Rendeu muitas matérias na mídia nacional a morte do eterno presidente do Uruguai, Pepe Mujica, merecedor de todas as homenagens que vem recebendo e ainda receberá.

Vou discordar, pontualmente, de uma das manchetes mais frequentes, em que o histórico personagem foi tratado como “ícone da esquerda latino-americana”. É pouco! Mujica é muito mais do que isso. Ele sempre será desses seres humanos a quem devemos render respeito e admiração, por raro, que destaca na sua trajetória uma qualidade que encontramos em poucos: a coerência impressionante entre discurso e prática - ele foi o que disse que era.

Sua vida modesta e seus hábitos simples, ressaltados por todos que dele falaram, são exatamente aquilo que ele pregou, nos dizendo com serenidade: - Para que mais, se eu preciso apenas disso para viver?

Seguramente, até por ser um homem que amou as letras e o conhecimento, sabia e concordava com Epicuro, para quem apenas as coisas simples e naturais são indispensáveis; “as outras são inúteis”. 

Ateu convicto, não me parece, o nosso Mujica, diferente do papa Francisco, também morto recentemente e de quem era bastante próximo. Não falo especialmente pelo voto de pobreza ou algo assim. O que volto a ressaltar é o encontro entre discurso e prática, o milagre da coerência, um dos maiores desafios de cada ser humano, e que é só vencido por aqueles que, de fato, são invulgares e merecem ser uma espécie de consciência externa para nós, homens e mulheres comuns. Independentemente de credo religioso, ideologia, gênero – e por aí seguimos na diversidade humana.

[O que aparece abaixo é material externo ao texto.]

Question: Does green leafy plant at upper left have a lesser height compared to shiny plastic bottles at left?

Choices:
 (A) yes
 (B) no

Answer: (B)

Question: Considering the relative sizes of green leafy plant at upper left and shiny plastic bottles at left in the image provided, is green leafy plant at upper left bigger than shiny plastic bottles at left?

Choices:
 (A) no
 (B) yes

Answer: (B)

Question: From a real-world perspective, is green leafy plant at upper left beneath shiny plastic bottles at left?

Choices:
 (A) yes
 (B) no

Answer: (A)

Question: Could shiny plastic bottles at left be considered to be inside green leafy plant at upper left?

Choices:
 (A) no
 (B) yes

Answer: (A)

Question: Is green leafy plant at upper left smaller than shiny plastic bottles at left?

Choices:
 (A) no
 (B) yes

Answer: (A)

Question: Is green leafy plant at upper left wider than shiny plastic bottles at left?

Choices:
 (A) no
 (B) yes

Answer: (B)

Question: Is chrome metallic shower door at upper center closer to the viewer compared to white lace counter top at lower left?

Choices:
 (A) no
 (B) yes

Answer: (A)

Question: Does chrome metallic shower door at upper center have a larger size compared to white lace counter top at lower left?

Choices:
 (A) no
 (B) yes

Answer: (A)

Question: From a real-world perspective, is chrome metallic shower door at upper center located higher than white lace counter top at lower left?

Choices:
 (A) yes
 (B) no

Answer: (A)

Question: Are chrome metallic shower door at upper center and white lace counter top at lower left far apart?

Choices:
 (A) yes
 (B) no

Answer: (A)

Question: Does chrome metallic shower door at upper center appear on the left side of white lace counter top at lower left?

Meu querido amigo Michel de Montaigne dizia que esperava que sua morte não revelasse nada sobre ele que já não fosse conhecido pelo mundo dos homens, por dito e exposto em vida. Sua expectativa era de que tivesse percorrido um caminho que o distanciava da hipocrisia, até por ter nele próprio o olho mais agudo sobre seu comportamento e existência. 

Estamos tratando de um cara que se jactava por ser um “homem comum”, o francesinho, o que com ele também aprendi. Ele entendia, portanto, que era tão falível quanto qualquer pessoas, mas investiu na própria consciência para que esta apontasse as suas falhas de forma mais contundente do que o mundo de fora pudesse fazê-lo. Montaigne era assim: falava sobre ele como seu o fizesses sobre cada um de nós.

Não tenho nem nunca terei a grandeza dos personagens mencionados, mas os guardo como um modelo - talvez inalcançável -, não só para mim, mas para todos os bichos da nossa espécie.

Quanto à prevenção à hipocrisia, já vou confessando: não pretendo abrir mão do conforto que consegui alcançar, na reta final da minha corrida, cada vez mais caminhada. Verdade mesmo tem o meu amigo e poeta Sidney Wanderley ao afirmar que vivemos hoje – gente de classe média, que fique claro – melhor do que os mais ricos faraós e imperadores lembrados pela história. E graças ao avanço, em escala, da ciência e da consequente tecnologia.

Mas eis uma verdade que não muda: aprendemos muito e sabemos tão pouco, inclusive – e principalmente – sobre nós mesmos. E cá para nós, se a morte revelar sobre mim mais do que eu já expus em vida – algo que mereça ser de fato ressaltado -, peço desculpas, antecipadamente. 

Imagino que terei feito o que pude, ainda que insuficiente, nos meus “retiros espirituais”.